En Hongrie, comme dans les autres pays de l’ancien bloc de l’Est, les taux de natalité sont faibles. Cette dépression démographique post-soviétique s’explique par de multiples facteurs que nous ne détaillerons pas ici. Avec un taux de natalité de 1,5, la Hongrie se dépeuple. Et le Premier ministre conservateur et calviniste Viktor Orban a choisi de répondre à ce défi en rejetant l’immigration de peuplement et en mettant en place une politique nataliste et pro-famille exemplaire au sein de l’UE.
C’est dans ce contexte qu’il faut aborder la question de l’avortement en Hongrie. Autorisé en 1956, le nombre d’avortements (légaux) annuel a oscillé entre 140 000 et 206 000 jusqu’en 1973, année de la mise à disposition massive des moyens contraceptifs, notamment de la pilule, ainsi que d’une restriction du droit à l’avortement libre. Le nombre d’avortements a alors rapidement chuté pour stagner entre 78 000 et 87 000 jusqu’en 1992, soit un an après la mise en place effective du nouveau régime politique. Le nombre d’avortements a depuis constamment baissé pour atteindre 31 000 en 2015. De 1950 à 2015, la seule Hongrie, peuplée aujourd’hui de 9,9 millions d’habitants, a connu 5 979 214 avortements. 44 % des grossesses depuis 1956 ont été interrompues volontairement, et 7 341 000 enfants sont nés. Selon l’office national des statistiques (KSH), dans les années 1995-2006, 97 % des avortements ont été justifiés par une situation de « détresse sévère ». Les Tziganes, qui représentent 9 % de la population hongroise et comptent pour une grande partie des classes les plus pauvres du pays, sont particulièrement concernés par la question. Même si l’on fait preuve d’un scepticisme légitime à l’égard des convictions et idéologies affichées par les politiciens, ces chiffres peuvent expliquer à eux seuls la volonté d’agir d’un gouvernement très soutenu et ayant fait le choix des politiques natalistes.
Le droit à l’avortement est toutefois une sorte de totem fondamental pour les milieux libéraux, et les médias hongrois, très majoritairement dominés par l’idéologie libérale-libertaire – même si cette domination est moins forte qu’en France – ne permettraient pas au très entreprenant Viktor Orban d’agir trop brusquement sur le sujet.
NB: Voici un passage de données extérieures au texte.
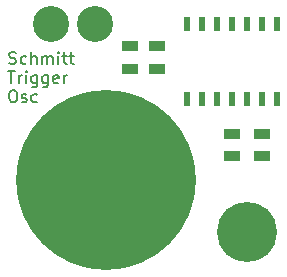
<source format=gts>
G04 (created by PCBNEW (2013-07-07 BZR 4022)-stable) date 1/5/2014 2:00:07 AM*
%MOIN*%
G04 Gerber Fmt 3.4, Leading zero omitted, Abs format*
%FSLAX34Y34*%
G01*
G70*
G90*
G04 APERTURE LIST*
%ADD10C,0.00590551*%
%ADD11C,0.0075*%
%ADD12R,0.02X0.045*%
%ADD13R,0.055X0.035*%
%ADD14C,0.12*%
%ADD15C,0.6*%
%ADD16C,0.2*%
G04 APERTURE END LIST*
G54D10*
G54D11*
X69756Y-42242D02*
X69813Y-42261D01*
X69908Y-42261D01*
X69946Y-42242D01*
X69965Y-42223D01*
X69984Y-42185D01*
X69984Y-42147D01*
X69965Y-42109D01*
X69946Y-42090D01*
X69908Y-42071D01*
X69832Y-42052D01*
X69794Y-42033D01*
X69775Y-42014D01*
X69756Y-41976D01*
X69756Y-41938D01*
X69775Y-41900D01*
X69794Y-41880D01*
X69832Y-41861D01*
X69927Y-41861D01*
X69984Y-41880D01*
X70327Y-42242D02*
X70289Y-42261D01*
X70213Y-42261D01*
X70175Y-42242D01*
X70156Y-42223D01*
X70137Y-42185D01*
X70137Y-42071D01*
X70156Y-42033D01*
X70175Y-42014D01*
X70213Y-41995D01*
X70289Y-41995D01*
X70327Y-42014D01*
X70499Y-42261D02*
X70499Y-41861D01*
X70670Y-42261D02*
X70670Y-42052D01*
X70651Y-42014D01*
X70613Y-41995D01*
X70556Y-41995D01*
X70518Y-42014D01*
X70499Y-42033D01*
X70860Y-42261D02*
X70860Y-41995D01*
X70860Y-42033D02*
X70880Y-42014D01*
X70918Y-41995D01*
X70975Y-41995D01*
X71013Y-42014D01*
X71032Y-42052D01*
X71032Y-42261D01*
X71032Y-42052D02*
X71051Y-42014D01*
X71089Y-41995D01*
X71146Y-41995D01*
X71184Y-42014D01*
X71203Y-42052D01*
X71203Y-42261D01*
X71394Y-42261D02*
X71394Y-41995D01*
X71394Y-41861D02*
X71375Y-41880D01*
X71394Y-41900D01*
X71413Y-41880D01*
X71394Y-41861D01*
X71394Y-41900D01*
X71527Y-41995D02*
X71680Y-41995D01*
X71584Y-41861D02*
X71584Y-42204D01*
X71603Y-42242D01*
X71641Y-42261D01*
X71680Y-42261D01*
X71756Y-41995D02*
X71908Y-41995D01*
X71813Y-41861D02*
X71813Y-42204D01*
X71832Y-42242D01*
X71870Y-42261D01*
X71908Y-42261D01*
X69718Y-42496D02*
X69946Y-42496D01*
X69832Y-42896D02*
X69832Y-42496D01*
X70080Y-42896D02*
X70080Y-42630D01*
X70080Y-42706D02*
X70099Y-42668D01*
X70118Y-42649D01*
X70156Y-42630D01*
X70194Y-42630D01*
X70327Y-42896D02*
X70327Y-42630D01*
X70327Y-42496D02*
X70308Y-42515D01*
X70327Y-42535D01*
X70346Y-42515D01*
X70327Y-42496D01*
X70327Y-42535D01*
X70689Y-42630D02*
X70689Y-42954D01*
X70670Y-42992D01*
X70651Y-43011D01*
X70613Y-43030D01*
X70556Y-43030D01*
X70518Y-43011D01*
X70689Y-42877D02*
X70651Y-42896D01*
X70575Y-42896D01*
X70537Y-42877D01*
X70518Y-42858D01*
X70499Y-42820D01*
X70499Y-42706D01*
X70518Y-42668D01*
X70537Y-42649D01*
X70575Y-42630D01*
X70651Y-42630D01*
X70689Y-42649D01*
X71051Y-42630D02*
X71051Y-42954D01*
X71032Y-42992D01*
X71013Y-43011D01*
X70975Y-43030D01*
X70918Y-43030D01*
X70880Y-43011D01*
X71051Y-42877D02*
X71013Y-42896D01*
X70937Y-42896D01*
X70899Y-42877D01*
X70880Y-42858D01*
X70860Y-42820D01*
X70860Y-42706D01*
X70880Y-42668D01*
X70899Y-42649D01*
X70937Y-42630D01*
X71013Y-42630D01*
X71051Y-42649D01*
X71394Y-42877D02*
X71356Y-42896D01*
X71280Y-42896D01*
X71241Y-42877D01*
X71222Y-42839D01*
X71222Y-42687D01*
X71241Y-42649D01*
X71280Y-42630D01*
X71356Y-42630D01*
X71394Y-42649D01*
X71413Y-42687D01*
X71413Y-42725D01*
X71222Y-42763D01*
X71584Y-42896D02*
X71584Y-42630D01*
X71584Y-42706D02*
X71603Y-42668D01*
X71622Y-42649D01*
X71660Y-42630D01*
X71699Y-42630D01*
X69851Y-43131D02*
X69927Y-43131D01*
X69965Y-43150D01*
X70003Y-43189D01*
X70022Y-43265D01*
X70022Y-43398D01*
X70003Y-43474D01*
X69965Y-43512D01*
X69927Y-43531D01*
X69851Y-43531D01*
X69813Y-43512D01*
X69775Y-43474D01*
X69756Y-43398D01*
X69756Y-43265D01*
X69775Y-43189D01*
X69813Y-43150D01*
X69851Y-43131D01*
X70175Y-43512D02*
X70213Y-43531D01*
X70289Y-43531D01*
X70327Y-43512D01*
X70346Y-43474D01*
X70346Y-43455D01*
X70327Y-43417D01*
X70289Y-43398D01*
X70232Y-43398D01*
X70194Y-43379D01*
X70175Y-43341D01*
X70175Y-43322D01*
X70194Y-43284D01*
X70232Y-43265D01*
X70289Y-43265D01*
X70327Y-43284D01*
X70689Y-43512D02*
X70651Y-43531D01*
X70575Y-43531D01*
X70537Y-43512D01*
X70518Y-43493D01*
X70499Y-43455D01*
X70499Y-43341D01*
X70518Y-43303D01*
X70537Y-43284D01*
X70575Y-43265D01*
X70651Y-43265D01*
X70689Y-43284D01*
G54D12*
X75700Y-43420D03*
X76200Y-43420D03*
X76700Y-43420D03*
X77200Y-43420D03*
X77700Y-43420D03*
X78200Y-43420D03*
X78700Y-43420D03*
X78700Y-40920D03*
X78200Y-40920D03*
X77200Y-40920D03*
X76700Y-40920D03*
X76200Y-40920D03*
X75700Y-40920D03*
X77700Y-40920D03*
G54D13*
X73800Y-42415D03*
X73800Y-41665D03*
X77200Y-44585D03*
X77200Y-45335D03*
X78200Y-44585D03*
X78200Y-45335D03*
X74680Y-42415D03*
X74680Y-41665D03*
G54D14*
X72620Y-40940D03*
X71160Y-40940D03*
G54D15*
X72980Y-46140D03*
G54D16*
X77678Y-47850D03*
M02*

</source>
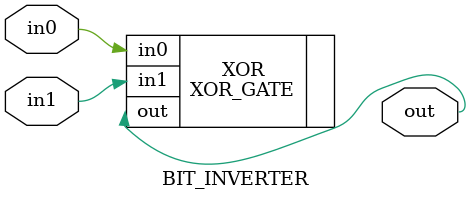
<source format=v>
module BIT_INVERTER(
     input wire       in0,
     input wire       in1,
     output wire       out
);

    XOR_GATE XOR(
        .in0    (in0    ),
        .in1    (in1    ),
        .out    (out    )
    );
    
endmodule

</source>
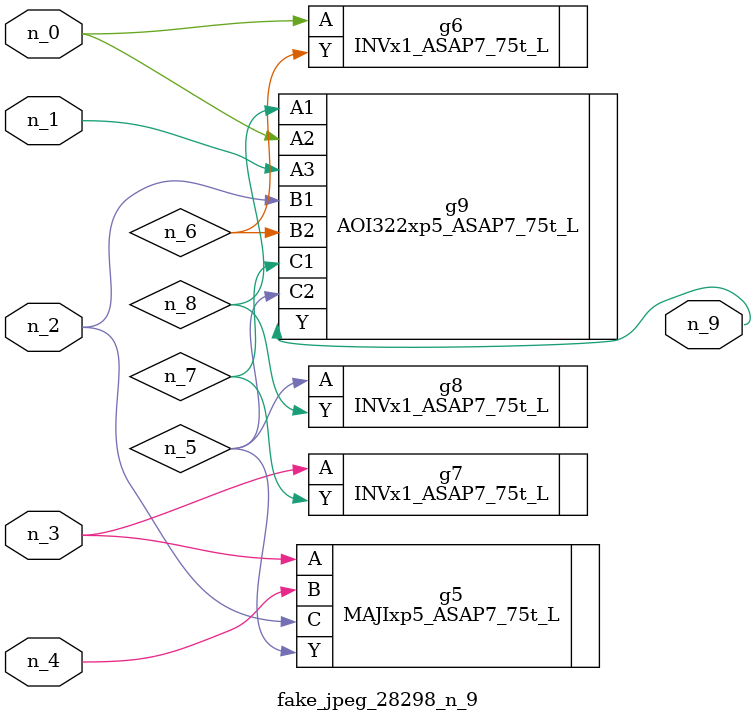
<source format=v>
module fake_jpeg_28298_n_9 (n_3, n_2, n_1, n_0, n_4, n_9);

input n_3;
input n_2;
input n_1;
input n_0;
input n_4;

output n_9;

wire n_8;
wire n_6;
wire n_5;
wire n_7;

MAJIxp5_ASAP7_75t_L g5 ( 
.A(n_3),
.B(n_4),
.C(n_2),
.Y(n_5)
);

INVx1_ASAP7_75t_L g6 ( 
.A(n_0),
.Y(n_6)
);

INVx1_ASAP7_75t_L g7 ( 
.A(n_3),
.Y(n_7)
);

INVx1_ASAP7_75t_L g8 ( 
.A(n_5),
.Y(n_8)
);

AOI322xp5_ASAP7_75t_L g9 ( 
.A1(n_8),
.A2(n_0),
.A3(n_1),
.B1(n_2),
.B2(n_6),
.C1(n_7),
.C2(n_5),
.Y(n_9)
);


endmodule
</source>
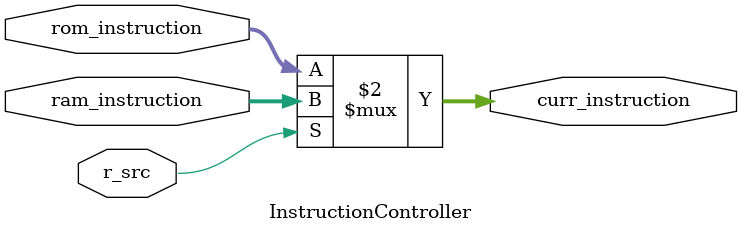
<source format=v>
module InstructionController (
	input r_src,
	input [31:0] rom_instruction,
	input [31:0] ram_instruction,
	output wire [31:0] curr_instruction
);

assign curr_instruction = ( r_src == 1 )? ram_instruction : rom_instruction;

endmodule

</source>
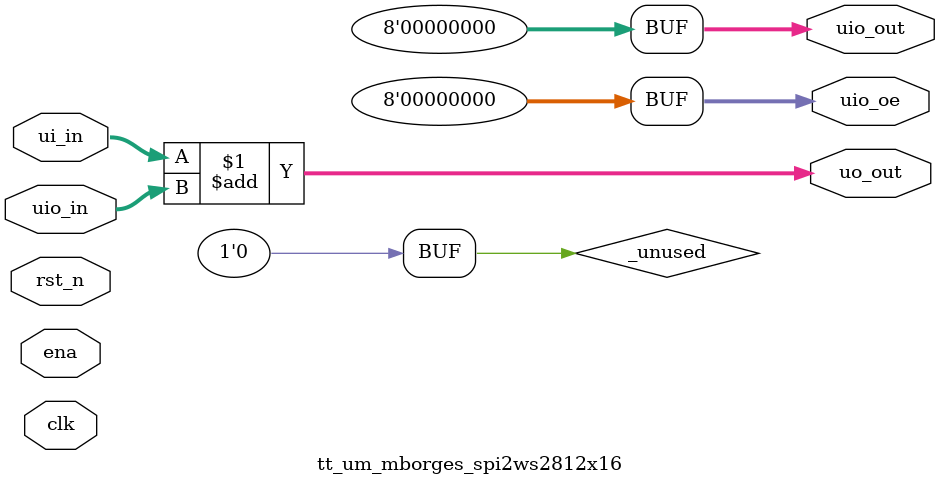
<source format=v>
/*
 * By Maxime Borges <contact@maximeborg.es>
 * Unlicensed
 * SPDX-License-Identifier: Apache-2.0
 */

`default_nettype none

module tt_um_mborges_spi2ws2812x16 (
    input  wire [7:0] ui_in,    // Dedicated inputs
    output wire [7:0] uo_out,   // Dedicated outputs
    input  wire [7:0] uio_in,   // IOs: Input path
    output wire [7:0] uio_out,  // IOs: Output path
    output wire [7:0] uio_oe,   // IOs: Enable path (active high: 0=input, 1=output)
    input  wire       ena,      // always 1 when the design is powered, so you can ignore it
    input  wire       clk,      // clock
    input  wire       rst_n     // reset_n - low to reset
);

  // All output pins must be assigned. If not used, assign to 0.
  assign uo_out  = ui_in + uio_in;  // Example: ou_out is the sum of ui_in and uio_in
  assign uio_out = 0;
  assign uio_oe  = 0;

  // List all unused inputs to prevent warnings
  wire _unused = &{ena, clk, rst_n, 1'b0};
endmodule

</source>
Aussi, tout semble indiquer que le gouvernement a choisi une stratégie de moyen terme pour résoudre cette question. En 2016, certaines aides ont été retirées à des cliniques pratiquant l’avortement. Les Eglises catholiques et calvinistes se voient attribuer plus de visibilité dans l’espace public et, fin août, un groupe interministériel chargé des questions familiales a été créé pour soutenir les familles hongroises et augmenter la natalité. La première mesure annoncée par ce groupe l’a été après la rencontre du ministre des Ressources humaines hongrois avec le ministre de la Santé de Russie : la Hongrie, comme la Russie, va mettre en place des centres d’information sur l’avortement dans tout le pays, afin de favoriser les solutions alternatives et proposer de l’aide aux mères.
Ferenc Almassy
Journaliste et Rédacteur en chef du Visegrad Post
Illustration : campagne d’affichage lancée par le gouvernement hongrois en 2011, pour inciter les femmes à faire adopter leur bébé plutôt que se faire avorter. Interpellée par une députée socialiste française, la Commission européenne a demandé à la Hongrie le remboursement des aides européennes utilisées pour cette campagne.